─── DOCUMENT TEXT
# Kimi Raikkonen vs Sebastian Vettel 2017



## johnsmith1212 (Apr 25, 2017)

With it officially now less that a week away until lights out at Australia, maybe its time to fire up 2017 teammate threads to start discussing how our drivers are going to do given the rule changes this year.

From what I have guaged so far it seems to me many think Vettal is going to set himself well ahead of Kimi this year unlike last year where it was quite close in the end. Personally I am not so sure Vettel will have it so easy, I think kimi might surprise a few. For some reason I have it in my mind that over previous years the tyres have always been an extra handicap against Kimi given he seems to like longer stints. We saw it many times Kimi staying out on tyres and then get punished for it. I don't see that happening this year (or at least not as much) given the new perelli rubber, and that can only be a good thing as far as Kimi is concerned.
──────
─── DATASET EXTRACT
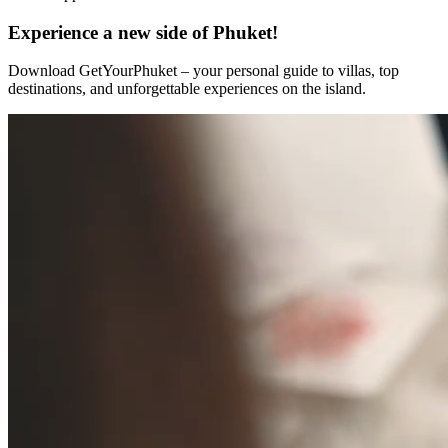
Experience a new side of Phuket!
Download GetYourPhuket – your personal guide to villas, top
destinations, and unforgettable experiences on the island.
──────
USING THE INFORMATION
1. In the forum post comparing Raikkonen and Vettel for 2017, why does the poster think Kimi might surprise people this year? Answer in one to three sentences.
2. Pick up the forum post about Raikkonen and Vettel after its last sentence and continue it.
The data plays no part in this work.

ANSWERS BY ITEM
1. The poster believes that in previous years the tyres worked against Kimi because he likes longer stints, and he was often punished for staying out on his tyres. With the new Pirelli rubber, the poster expects this to happen less, which can only help Kimi.

2.
----------



## playallnite (May 24, 2017)

Vettel drives with his brain, Kimi drives with his heart,tough choice.


----------



## MMJ Dreaming 99 (Oct 5, 2017)

playallnite said:


> Vettel drives with his brain, Kimi drives with his heart,tough choice.


Go to youtube with videos of Kimi going through Eau Rouge at Spa. One was a side by side pass with Schumacher.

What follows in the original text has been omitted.